Behind the scenes, this automation runs with GPT-5.5 set to Low reasoning effort. One of my favorite changes in OpenAI’s 5.5 release is the fact that GPT-5.5 on Low or Medium is actually a smart model that can match or even surpass the previous GPT-5.4 set to High or xHigh reasoning effort levels. For hybrid automations that combine deterministic processing with intelligent processing by LLMs, you don’t need to consume extra tokens with higher reasoning values; don’t make Codex overthink, and let it run your automations with bare minimum reasoning whenever possible.
I’ve been liking automations in Codex so much, I made them the topic of my next entry in the Automation Academy series for Club MacStories Plus and Premier members.

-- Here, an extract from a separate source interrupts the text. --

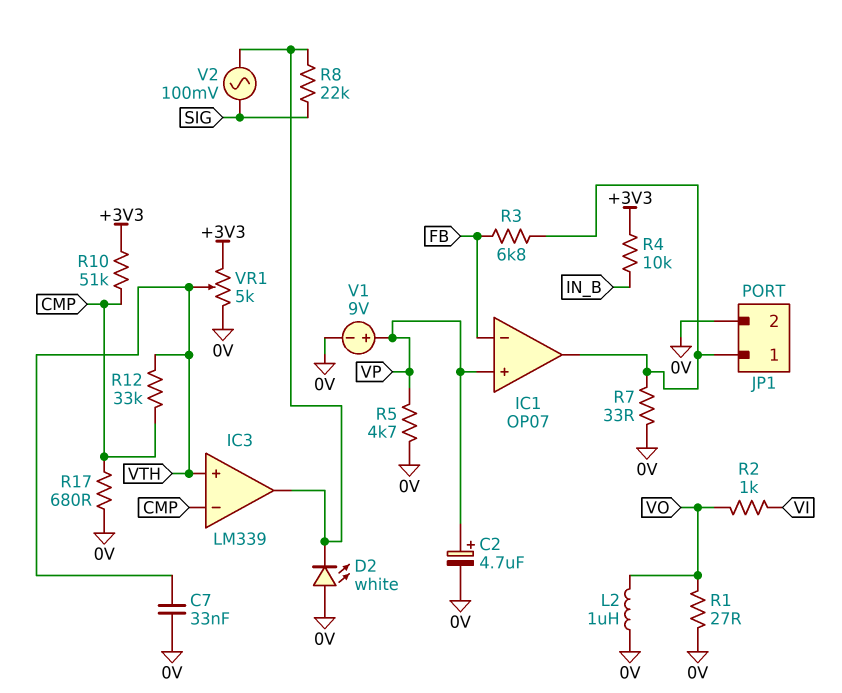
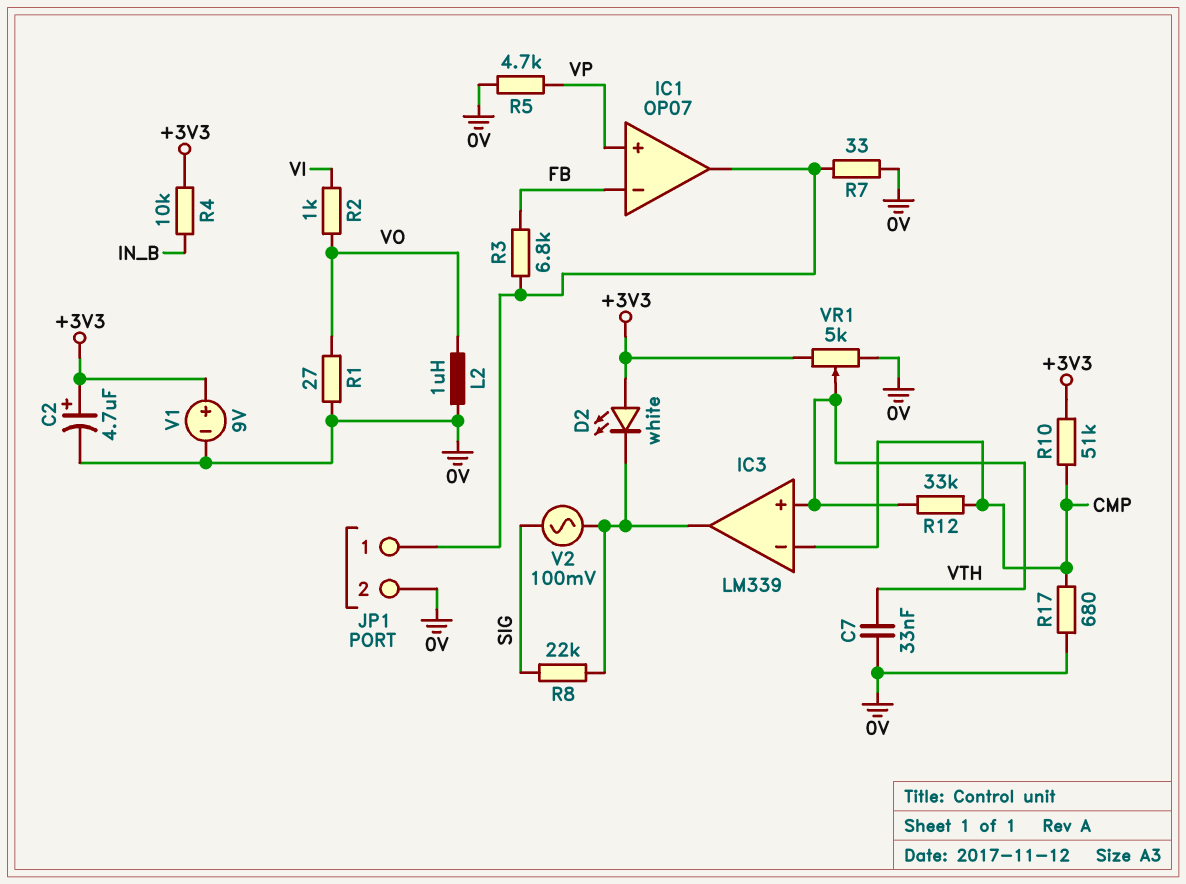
C2: 4.7uF (plus VP, minus 0V) -> 4.7uF (plus +3V3, minus 0V)
D2: LED white (A 0V, K IC3/out) -> LED white (A +3V3, K IC3/out)
V1: 9V (plus VP, minus 0V) -> 9V (plus +3V3, minus 0V)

In the members-only column that you can find here, I explain my Codex automation setup in detail and share the full prompts behind the automations that run on a schedule 24/7 on my local Mac server, including workflows for Notion, Monologue, scraping websites, and more.
You can find out more about Club MacStories and the Plus and Premier plans here.
The launch of the Monologue Notes feature encapsulates the sort of change I’d like to see in the productivity app space. In the age of coding agents and LLMs, features alone are no longer enough to differentiate your product from a competitor: they can copy you in a matter of days. Instead, it’s paramount to differentiate your product on narrative, user experience, design (now more than ever, I appreciate a great, human-made, non-vibe-slop design), data portability, and integration with AI agents. Monologue has all of these, and that’s why it’s now my default dictation app everywhere.